A word-for-word copy of the data is what's wanted, with no pictures.

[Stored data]
* * * * *
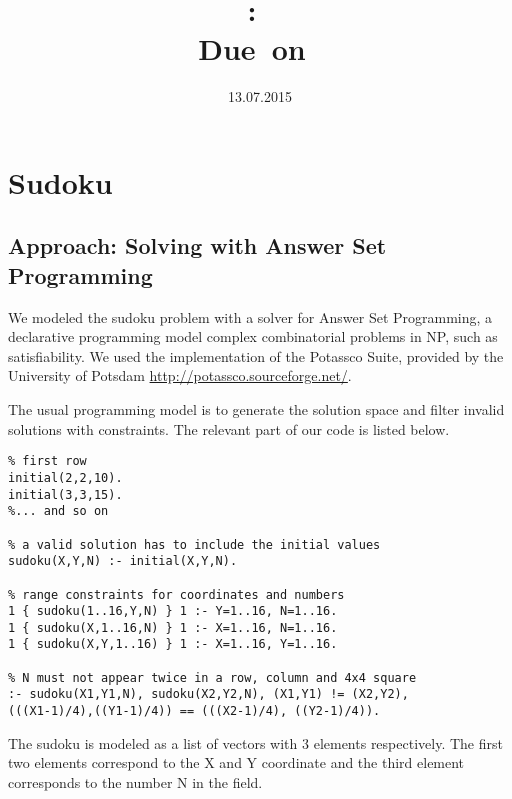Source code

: \documentclass{article}
\title{
\vspace{2in}
\textmd{\textbf{\hmwkClass:\ \hmwkTitle}}\\
\normalsize\vspace{0.1in}\small{Due\ on\ \hmwkDueDate}\\
\vspace{0.1in}\large{\textit{\hmwkClassInstructor}}
\vspace{3in}
}
\author{\textbf{\hmwkAuthorName}}
\date{13.07.2015} %
\begin{document}
\maketitle


\newpage


\section{Sudoku}

\subsection{Approach: Solving with Answer Set Programming}
We modeled the sudoku problem with a solver for Answer Set Programming, a declarative programming model complex combinatorial problems in NP, such as satisfiability.
We used the implementation of the Potassco Suite, provided by the University of Potsdam \url{http://potassco.sourceforge.net/}.

The usual programming model is to generate the solution space and filter invalid solutions with constraints.
The relevant part of our code is listed below.

\begin{verbatim}
% first row
initial(2,2,10).
initial(3,3,15).
%... and so on

% a valid solution has to include the initial values
sudoku(X,Y,N) :- initial(X,Y,N).

% range constraints for coordinates and numbers
1 { sudoku(1..16,Y,N) } 1 :- Y=1..16, N=1..16.
1 { sudoku(X,1..16,N) } 1 :- X=1..16, N=1..16.
1 { sudoku(X,Y,1..16) } 1 :- X=1..16, Y=1..16.

% N must not appear twice in a row, column and 4x4 square
:- sudoku(X1,Y1,N), sudoku(X2,Y2,N), (X1,Y1) != (X2,Y2),
(((X1-1)/4),((Y1-1)/4)) == (((X2-1)/4), ((Y2-1)/4)).

\end{verbatim}

The sudoku is modeled as a list of vectors with 3 elements respectively.
The first two elements correspond to the X and Y coordinate and the third element corresponds to the number N in the field.
\end{document}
* * * * *
Task answer:
Source code

: \documentclass{article}
\title{
\vspace{2in}
\textmd{\textbf{\hmwkClass:\ \hmwkTitle}}\\
\normalsize\vspace{0.1in}\small{Due\ on\ \hmwkDueDate}\\
\vspace{0.1in}\large{\textit{\hmwkClassInstructor}}
\vspace{3in}
}
\author{\textbf{\hmwkAuthorName}}
\date{13.07.2015} %
\begin{document}
\maketitle


\newpage


\section{Sudoku}

\subsection{Approach: Solving with Answer Set Programming}
We modeled the sudoku problem with a solver for Answer Set Programming, a declarative programming model complex combinatorial problems in NP, such as satisfiability.
We used the implementation of the Potassco Suite, provided by the University of Potsdam \url{http://potassco.sourceforge.net/}.

The usual programming model is to generate the solution space and filter invalid solutions with constraints.
The relevant part of our code is listed below.

\begin{verbatim}
% first row
initial(2,2,10).
initial(3,3,15).
%... and so on

% a valid solution has to include the initial values
sudoku(X,Y,N) :- initial(X,Y,N).

% range constraints for coordinates and numbers
1 { sudoku(1..16,Y,N) } 1 :- Y=1..16, N=1..16.
1 { sudoku(X,1..16,N) } 1 :- X=1..16, N=1..16.
1 { sudoku(X,Y,1..16) } 1 :- X=1..16, Y=1..16.

% N must not appear twice in a row, column and 4x4 square
:- sudoku(X1,Y1,N), sudoku(X2,Y2,N), (X1,Y1) != (X2,Y2),
(((X1-1)/4),((Y1-1)/4)) == (((X2-1)/4), ((Y2-1)/4)).

\end{verbatim}

The sudoku is modeled as a list of vectors with 3 elements respectively.
The first two elements correspond to the X and Y coordinate and the third element corresponds to the number N in the field.
\end{document}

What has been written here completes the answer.